We study evaluating a policy under best- and worst-case perturbations to a Markov decision process (MDP), given transition observations from the original MDP, whether under the same or different policy. This is an important problem when there is the possibility of a shift between historical and future environments, due to e.g. unmeasured confounding, distributional shift, or an adversarial environment. We propose a perturbation model that can modify transition kernel densities up to a given multiplicative factor or its reciprocal, which extends the classic marginal sensitivity model (MSM) for single time step decision making to infinite-horizon RL. We characterize the sharp bounds on policy value under this model, that is, the tightest possible bounds given by the transition observations from the original MDP, and we study the estimation of these bounds from such transition observations. We develop an estimator with several appealing guarantees: it is semiparametrically efficient, and remains so even when certain necessary nuisance functions such as worst-case Q-functions are estimated at slow nonparametric rates. It is also asymptotically normal, enabling easy statistical inference using Wald confidence intervals. In addition, when certain nuisances are estimated inconsistently we still estimate a valid, albeit possibly not sharp bounds on the policy value. We validate these properties in numeric simulations. The combination of accounting for environment shifts from train to test (robustness), being insensitive to nuisance-function estimation (orthogonality), and accounting for having only finite samples to learn from (inference) together leads to credible and reliable policy evaluation.

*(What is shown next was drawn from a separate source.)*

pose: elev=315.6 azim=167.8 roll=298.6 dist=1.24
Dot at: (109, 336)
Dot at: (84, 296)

翻译：我们研究在给定原始马尔可夫决策过程（MDP）的转移观测数据（无论来自相同还是不同策略）的情况下，评估策略在最佳和最坏情况扰动下的性能。这一问题在历史环境与未来环境可能存在偏移时至关重要，例如由于未测量的混淆、分布偏移或对抗性环境。本文提出一种扰动模型，可将转移核密度修改至给定乘性因子或其倒数范围内，该模型将经典的单时间步决策边际敏感性模型（MSM）扩展至无限时域强化学习。我们刻画了该模型下策略价值的尖锐界，即由原始MDP转移观测数据所能给出的最紧凑边界，并研究如何从这些转移观测数据中估计这些边界。我们开发了一种估计器，具有若干令人满意的保证：它是半参数有效的，且即使在必要干扰函数（如最坏情况Q函数）以非参数慢速率估计时仍保持有效性。该估计值渐近正态，使得可通过Wald置信区间进行简便统计推断。此外，当某些干扰函数估计不一致时，我们仍能对策略价值给出有效（尽管可能非尖锐）的界。我们通过数值模拟验证了这些性质。综合考量训练环境到测试环境的偏移（鲁棒性）、对干扰函数估计的不敏感性（正交性）以及有限样本学习能力（推断），共同确保了可信且可靠的策略评估。